**Provided data**
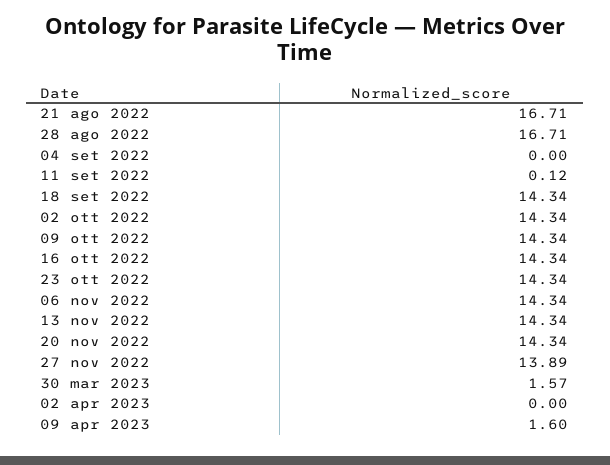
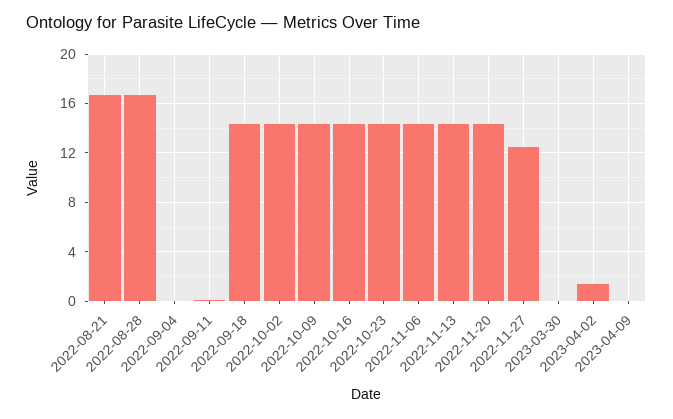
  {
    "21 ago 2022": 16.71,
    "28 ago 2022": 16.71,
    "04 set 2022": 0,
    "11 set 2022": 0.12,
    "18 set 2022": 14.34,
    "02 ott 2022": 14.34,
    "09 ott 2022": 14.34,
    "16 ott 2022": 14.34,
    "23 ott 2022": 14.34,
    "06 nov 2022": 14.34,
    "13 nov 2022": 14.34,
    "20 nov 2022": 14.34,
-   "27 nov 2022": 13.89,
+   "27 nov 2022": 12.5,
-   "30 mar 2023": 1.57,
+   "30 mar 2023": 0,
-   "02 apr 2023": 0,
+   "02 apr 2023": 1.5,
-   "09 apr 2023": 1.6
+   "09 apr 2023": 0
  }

**Work instructions**
All the records need to be set down word for word, with the images left out.

**Exercise result**
  {
    "21 ago 2022": 16.71,
    "28 ago 2022": 16.71,
    "04 set 2022": 0,
    "11 set 2022": 0.12,
    "18 set 2022": 14.34,
    "02 ott 2022": 14.34,
    "09 ott 2022": 14.34,
    "16 ott 2022": 14.34,
    "23 ott 2022": 14.34,
    "06 nov 2022": 14.34,
    "13 nov 2022": 14.34,
    "20 nov 2022": 14.34,
-   "27 nov 2022": 13.89,
+   "27 nov 2022": 12.5,
-   "30 mar 2023": 1.57,
+   "30 mar 2023": 0,
-   "02 apr 2023": 0,
+   "02 apr 2023": 1.5,
-   "09 apr 2023": 1.6
+   "09 apr 2023": 0
  }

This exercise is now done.